I cave her one. The odd thing is, people never read the bit that sayd ‘Demon of the 5th Pit’ or if they do, they think it a joke.

She glanced at it. “I’ll e-mail you,” she said.

Tuesday, June 2, 2009

Street Preachers


Have I mentioned the Street Preachers who’ve taken up residence outside St. Marples? It’s like a regular Hyde Park in town on a Tuesday and Thursday. One of the fake tombs (you’ll recall that St. Marples was an edifice of vanity and came pre-stocked with vacant tombs and unoccupied graves) has a platform from which these modern-day orators can air their views to the public.

It can be quite edifying. Apart from the political pundits and urban rebels (say no to segregated refuse collections?) there are some quite respectable religious and moral viewpoints put out. Agree or not, when a good orator speaks, people will stop to listen. There’s many a public tooth been cut on the bone of public speaking. I almost felt sorry for the chap who called for an end to council tax, however, claiming that the Community Charge was a much fairer system. He was laughed off the tomb.

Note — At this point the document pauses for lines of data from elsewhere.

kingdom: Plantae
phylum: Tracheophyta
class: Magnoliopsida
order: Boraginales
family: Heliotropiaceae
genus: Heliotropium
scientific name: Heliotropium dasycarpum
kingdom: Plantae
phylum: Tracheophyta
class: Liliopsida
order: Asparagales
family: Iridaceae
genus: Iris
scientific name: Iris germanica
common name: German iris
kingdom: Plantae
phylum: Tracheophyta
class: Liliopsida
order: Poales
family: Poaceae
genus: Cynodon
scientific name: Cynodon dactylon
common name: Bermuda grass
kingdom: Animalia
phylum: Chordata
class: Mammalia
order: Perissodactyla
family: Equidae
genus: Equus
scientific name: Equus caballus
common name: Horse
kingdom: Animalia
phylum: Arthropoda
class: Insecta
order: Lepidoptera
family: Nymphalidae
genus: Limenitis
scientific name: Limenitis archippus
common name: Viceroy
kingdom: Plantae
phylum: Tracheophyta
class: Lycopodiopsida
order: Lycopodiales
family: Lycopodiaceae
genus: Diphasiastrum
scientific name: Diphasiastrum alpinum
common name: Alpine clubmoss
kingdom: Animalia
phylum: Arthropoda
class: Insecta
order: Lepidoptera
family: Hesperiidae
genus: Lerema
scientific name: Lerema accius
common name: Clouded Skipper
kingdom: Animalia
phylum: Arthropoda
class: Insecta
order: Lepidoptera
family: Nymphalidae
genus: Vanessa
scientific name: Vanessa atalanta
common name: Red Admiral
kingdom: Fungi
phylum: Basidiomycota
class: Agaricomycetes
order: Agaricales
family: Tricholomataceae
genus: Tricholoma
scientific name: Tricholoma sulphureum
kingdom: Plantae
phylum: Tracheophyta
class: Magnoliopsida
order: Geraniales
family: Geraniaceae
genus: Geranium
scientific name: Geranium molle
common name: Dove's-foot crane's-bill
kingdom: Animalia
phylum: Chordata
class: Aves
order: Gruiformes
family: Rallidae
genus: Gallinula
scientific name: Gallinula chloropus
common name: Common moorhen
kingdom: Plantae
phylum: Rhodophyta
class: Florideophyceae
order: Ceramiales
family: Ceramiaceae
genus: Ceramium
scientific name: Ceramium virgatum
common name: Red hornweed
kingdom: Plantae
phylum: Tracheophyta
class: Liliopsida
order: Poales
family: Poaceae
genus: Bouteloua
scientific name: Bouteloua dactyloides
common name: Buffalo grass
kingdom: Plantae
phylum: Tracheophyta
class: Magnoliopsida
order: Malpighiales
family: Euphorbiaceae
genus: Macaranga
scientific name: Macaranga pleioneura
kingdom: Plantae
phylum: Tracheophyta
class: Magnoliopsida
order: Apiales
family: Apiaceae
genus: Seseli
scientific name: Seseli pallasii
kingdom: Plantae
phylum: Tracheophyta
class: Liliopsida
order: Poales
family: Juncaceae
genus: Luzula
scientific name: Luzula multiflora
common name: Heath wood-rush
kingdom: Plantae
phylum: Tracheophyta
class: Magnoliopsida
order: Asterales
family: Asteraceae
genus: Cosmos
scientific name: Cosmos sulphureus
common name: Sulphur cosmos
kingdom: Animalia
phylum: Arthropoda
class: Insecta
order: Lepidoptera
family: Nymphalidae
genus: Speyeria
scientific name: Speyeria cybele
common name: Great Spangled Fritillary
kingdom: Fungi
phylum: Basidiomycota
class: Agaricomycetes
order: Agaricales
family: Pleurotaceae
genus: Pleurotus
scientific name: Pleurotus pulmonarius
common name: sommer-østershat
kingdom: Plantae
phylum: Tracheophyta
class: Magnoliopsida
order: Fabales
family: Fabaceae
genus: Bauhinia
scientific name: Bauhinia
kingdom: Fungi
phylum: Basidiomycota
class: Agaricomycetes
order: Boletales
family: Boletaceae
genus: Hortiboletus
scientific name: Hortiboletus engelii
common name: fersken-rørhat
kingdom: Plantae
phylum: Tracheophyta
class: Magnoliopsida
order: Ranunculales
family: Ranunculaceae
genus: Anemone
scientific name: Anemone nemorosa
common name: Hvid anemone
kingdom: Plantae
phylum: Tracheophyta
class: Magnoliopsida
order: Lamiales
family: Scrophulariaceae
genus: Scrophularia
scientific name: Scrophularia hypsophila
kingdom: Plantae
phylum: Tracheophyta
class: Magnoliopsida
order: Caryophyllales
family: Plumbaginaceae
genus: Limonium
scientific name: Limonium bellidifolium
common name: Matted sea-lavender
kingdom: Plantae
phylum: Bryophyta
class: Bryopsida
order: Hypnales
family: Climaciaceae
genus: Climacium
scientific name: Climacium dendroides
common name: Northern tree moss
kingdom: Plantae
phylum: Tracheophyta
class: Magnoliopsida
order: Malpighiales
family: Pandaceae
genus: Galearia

Upon noting the rise in popularity of these speakers, I employed a small boy to go around with a collection tin. We split the profits.

Monday, June 1, 2009

Flaming Poo


Flaming Poo Lane used to called All Butts Lane until the council election of 1992 brought in a change of officials. Councilor Martin Jake, who lived on the lane (which leads from the lower gate of the park (where the archery butts were situated in the seventeenth century) to Cherry Tree Road, became so tired of being asked if he was ‘The Jake of All Butts’ that one of his election pledges was to change the name of the road.

Quite why it became Flaming Poo Lane is unclear to the general populace, but enquiries were made into a large donation to council coffers by Mrs. Mildred Stevenson (1934 – 2003) who, in a letter to the mayor (cc the Laverstone Times), complained that the whole affair of renaming the road upon which she’d lived for 43 years was “a pile of flaming poo” and the Mr. Jake should move if it didn’t suit him.

I saw Mr. Jake at his election Winner’s Party (I was, after all one of the party contributors since it gave me an ear to suggest policy changes*) and complimented him on his fine garden and his wife’s purchase of seven pink flamingo statues from the little second-hand emporium on Low Street. “Flamingoes?” he said. “Yes, My wife loves the wretched things.”

“And your silver wedding anniversary’s coming up,” I said. “Perhaps you could re-name the street in honour of her passion.”

“Why, Mr. Jasfoup,” said the councilor, pumping my hand. “I think you’ve just killed two birds with one stone.”

“And sent a thousand souls screaming into Hell,” I said. “Wouldn’t it be nice if you could have the new signs unveiled on the very day?”

I recall visiting the council building that year to arrange a rebate on Ada’s council tax. She’d been paying full rate on her house in The Terrace when she should have had a carer’s rebate on behalf of Harold. I saw the requisition for the road signs on the desk of the Department of Transport (Road Signs) division. It wasn’t my fault that the requisition got mixed up with the paperwork relating to Mrs. Stevenson’s complaint, was it? It was only two extra letters and a space.

Mrs. Jake was not amused with the new name of her road. Oddly, neither was Mrs. Stevenson, who had, after all, supplied it.